### EXERCISE MATERIAL
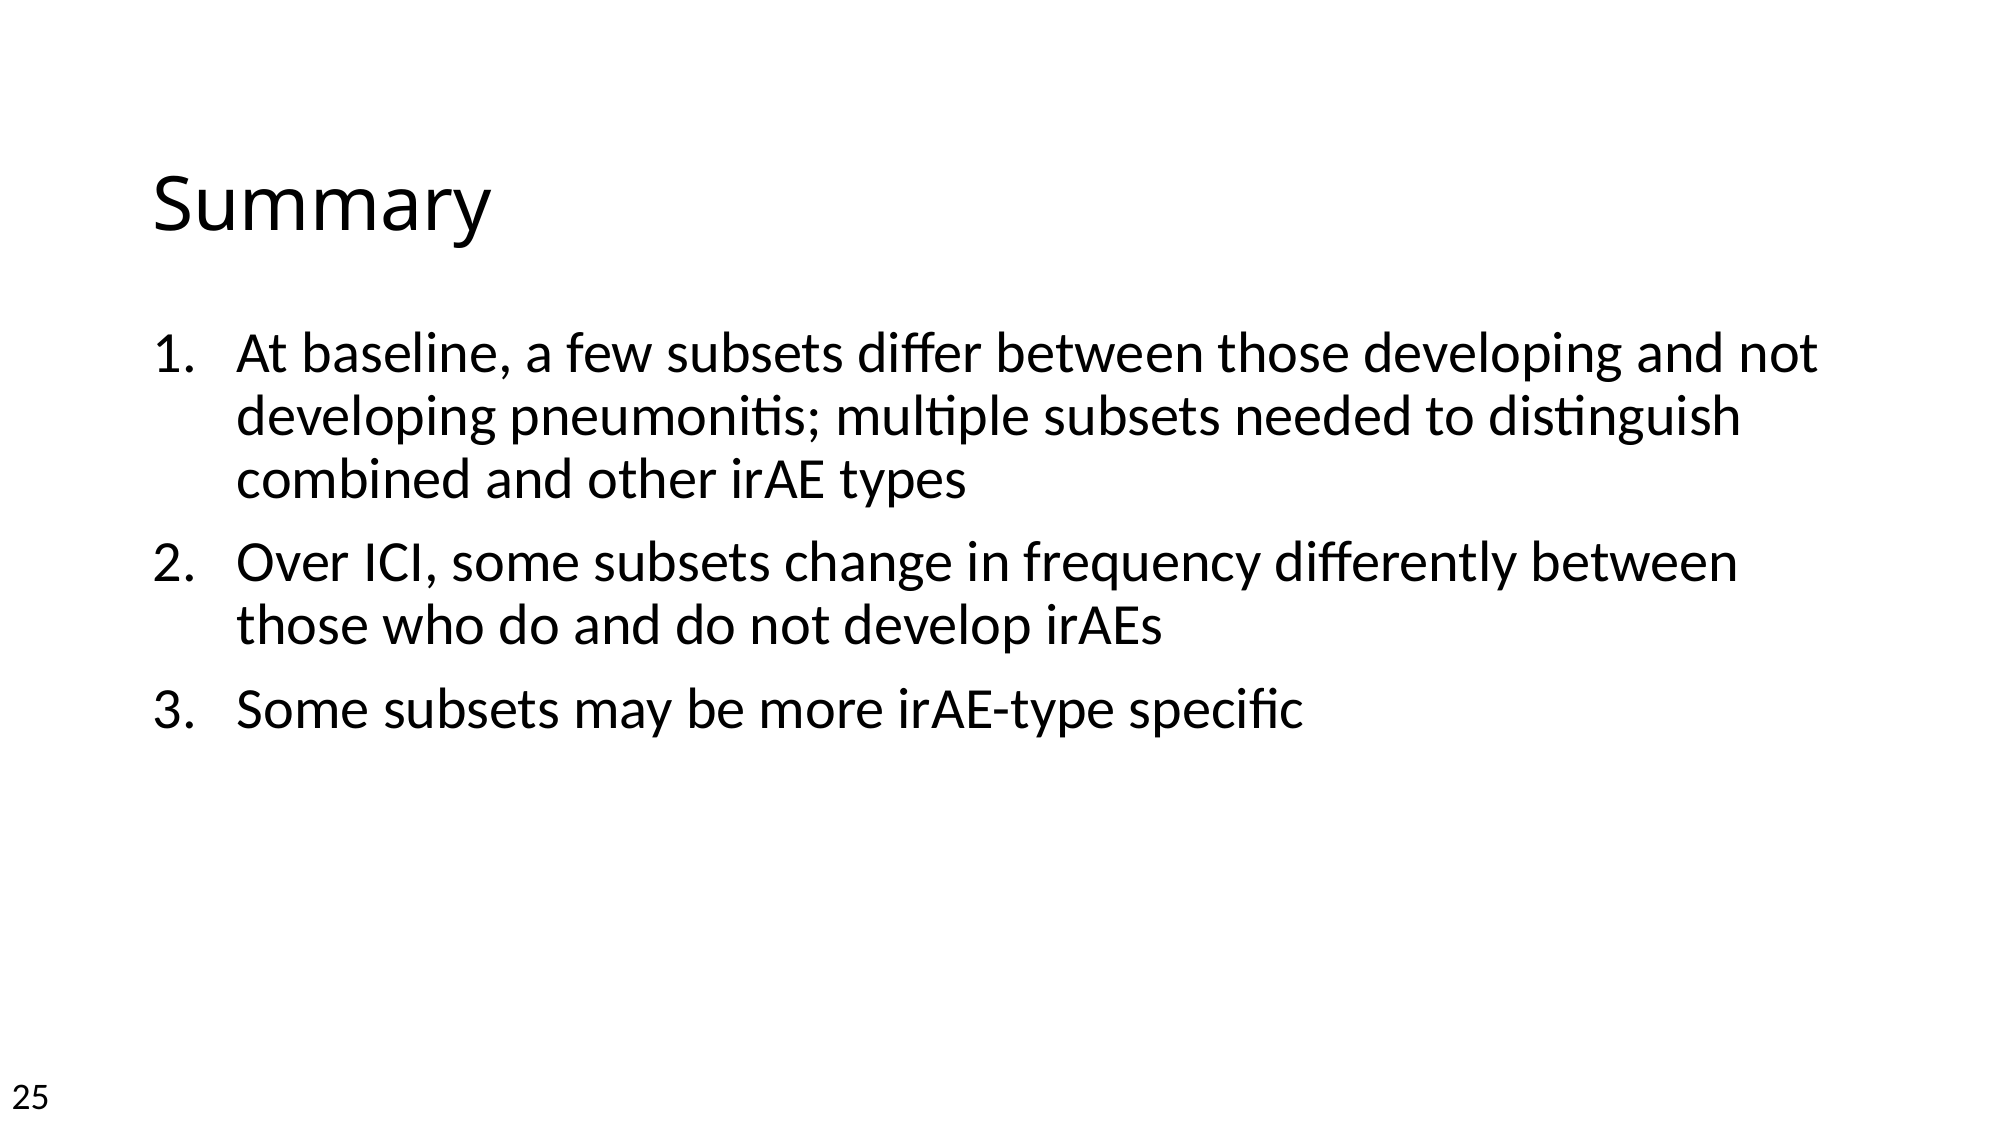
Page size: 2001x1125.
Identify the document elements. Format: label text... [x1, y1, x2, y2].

text_box 25 [0, 1064, 105, 1125]
list At baseline, a few subsets differ between those developing and not developing pneumonitis; multiple subsets needed to distinguish combined and other irAE types Over ICI, some subsets change in frequency differently between those who do and do not develop irAEs Some subsets may be more irAE-type specific [137, 314, 1863, 1074]
title Summary [137, 97, 1863, 314]
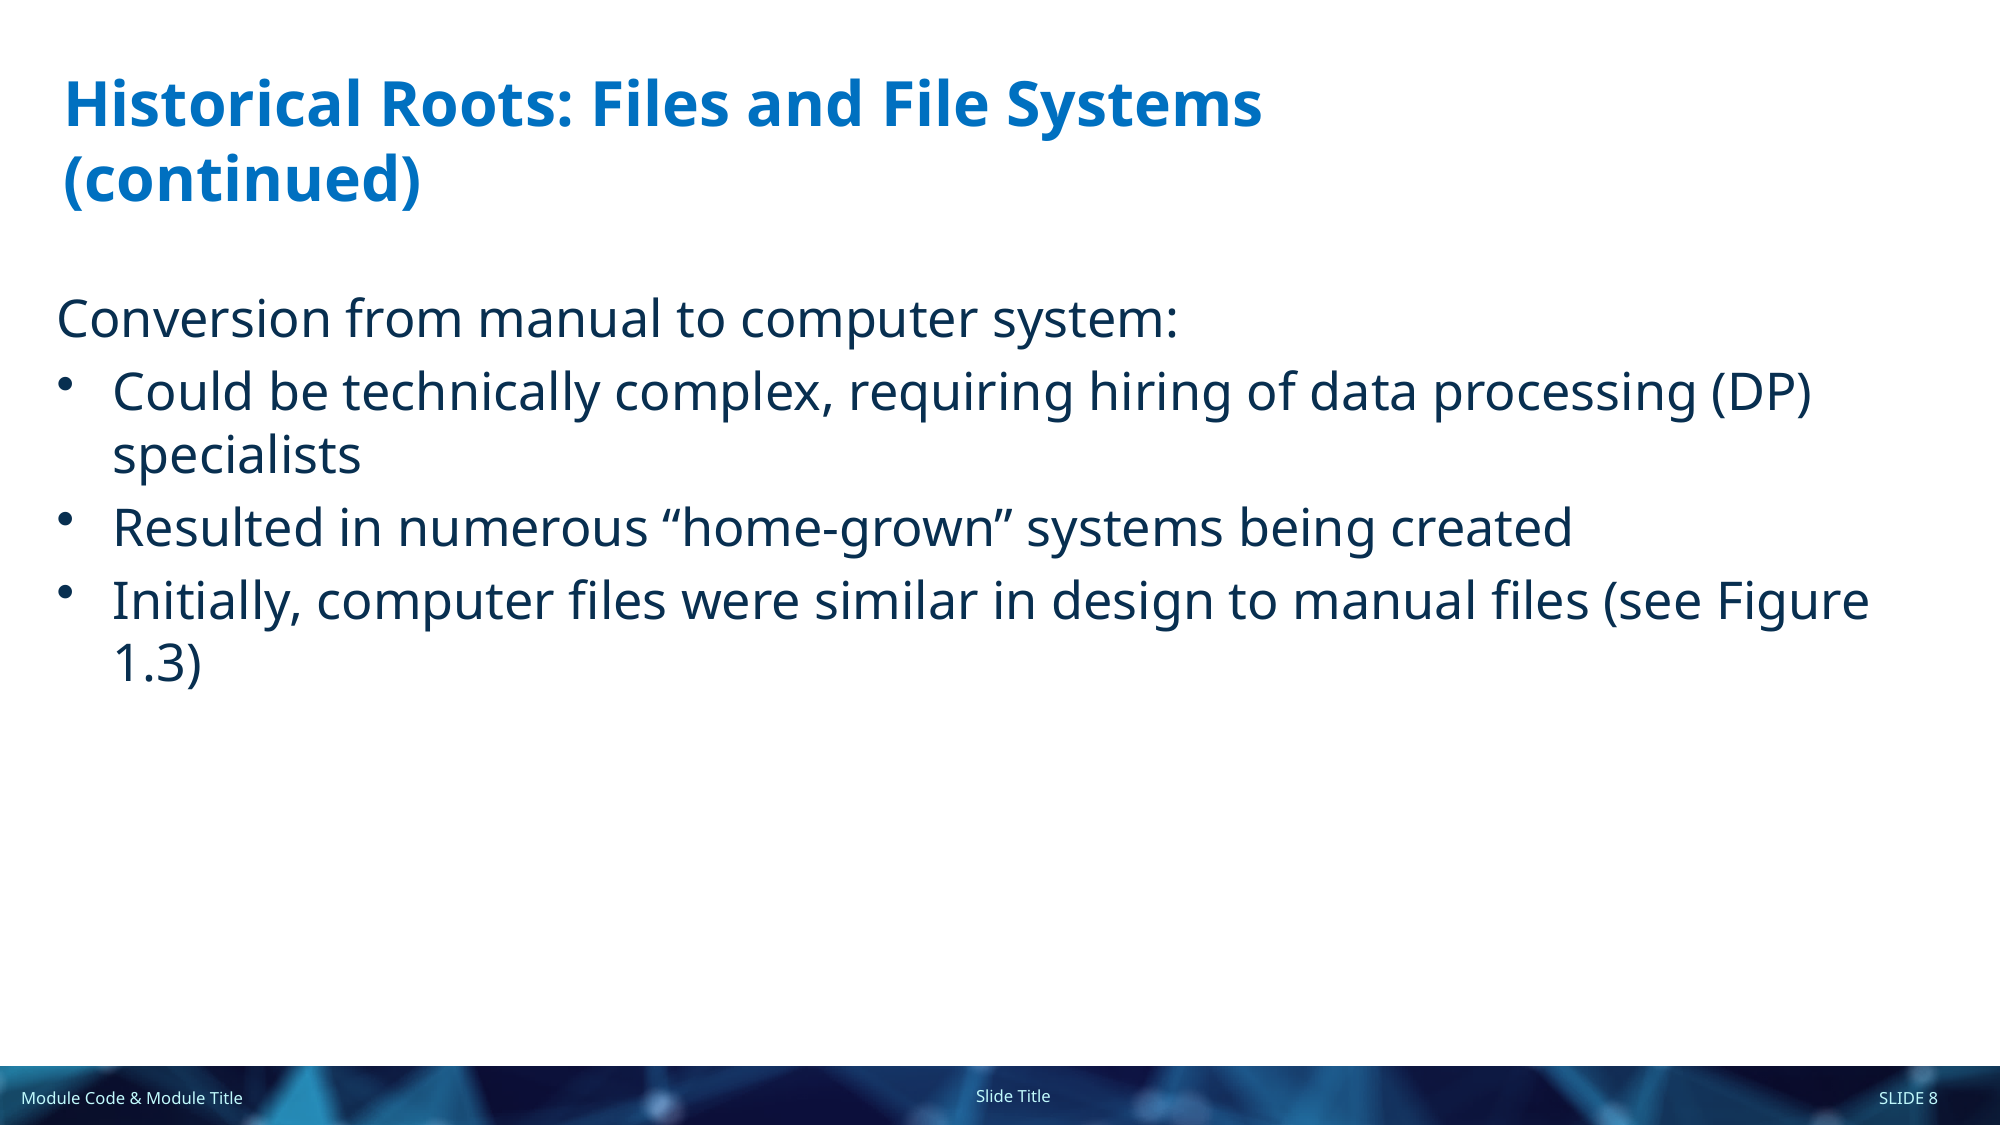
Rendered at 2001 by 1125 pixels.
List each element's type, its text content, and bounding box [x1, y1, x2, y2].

picture [0, 1066, 2000, 1125]
list Conversion from manual to computer system: Could be technically complex, requiring hiring of data processing (DP) specialists Resulted in numerous “home-grown” systems being created Initially, computer files were similar in design to manual files (see Figure 1.3) [41, 278, 1969, 1021]
title Historical Roots: Files and File Systems (continued) [48, 45, 1764, 233]
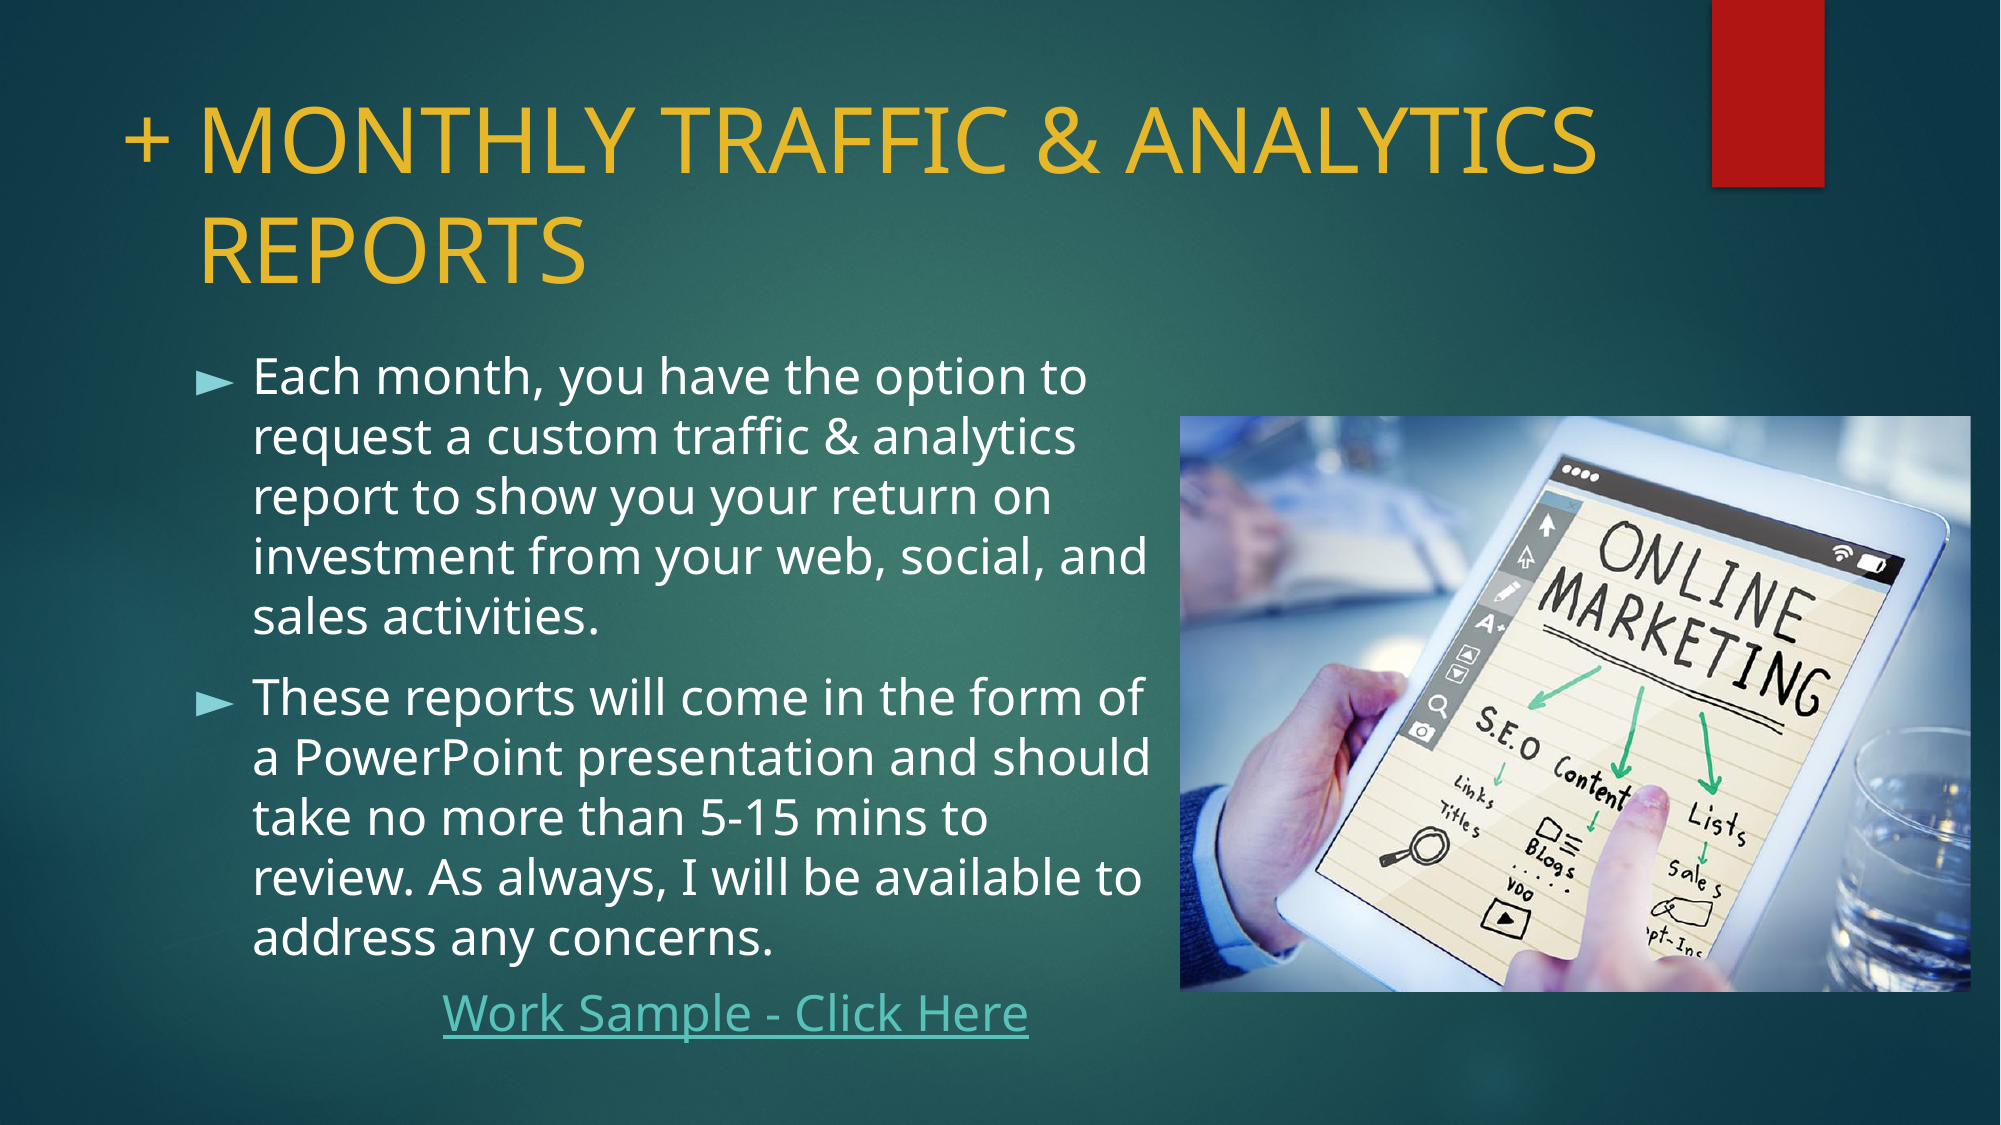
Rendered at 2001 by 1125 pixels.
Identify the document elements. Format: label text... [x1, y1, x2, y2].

text_box Work Sample - Click Here [248, 966, 1224, 1079]
list Each month, you have the option to request a custom traffic & analytics report to show you your return on investment from your web, social, and sales activities. These reports will come in the form of a PowerPoint presentation and should take no more than 5-15 mins to review. As always, I will be available to address any concerns. [181, 336, 1169, 1091]
picture [0, 0, 2001, 1125]
title MONTHLY TRAFFIC & ANALYTICS REPORTS [106, 74, 1694, 304]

### INSTRUCTIONS TO FOLLOW
Please retype the data exactly as it appears, but without any of its pictures.

### COMPLETED TASK
Page size: 2001x1125.
Identify the document elements. Format: label text... [x1, y1, x2, y2].

text_box 25 [0, 1064, 105, 1125]
list At baseline, a few subsets differ between those developing and not developing pneumonitis; multiple subsets needed to distinguish combined and other irAE types Over ICI, some subsets change in frequency differently between those who do and do not develop irAEs Some subsets may be more irAE-type specific [137, 314, 1863, 1074]
title Summary [137, 97, 1863, 314]
Rendered at 2001 by 1125 pixels.
List each element's type, its text content, and bounding box [x1, y1, x2, y2].

picture [0, 1066, 2000, 1125]
list Conversion from manual to computer system: Could be technically complex, requiring hiring of data processing (DP) specialists Resulted in numerous “home-grown” systems being created Initially, computer files were similar in design to manual files (see Figure 1.3) [41, 278, 1969, 1021]
title Historical Roots: Files and File Systems (continued) [48, 45, 1764, 233]
Rendered at 2001 by 1125 pixels.
Identify the document elements. Format: label text... [x1, y1, x2, y2].

text_box Work Sample - Click Here [248, 966, 1224, 1079]
list Each month, you have the option to request a custom traffic & analytics report to show you your return on investment from your web, social, and sales activities. These reports will come in the form of a PowerPoint presentation and should take no more than 5-15 mins to review. As always, I will be available to address any concerns. [181, 336, 1169, 1091]
picture [0, 0, 2001, 1125]
title MONTHLY TRAFFIC & ANALYTICS REPORTS [106, 74, 1694, 304]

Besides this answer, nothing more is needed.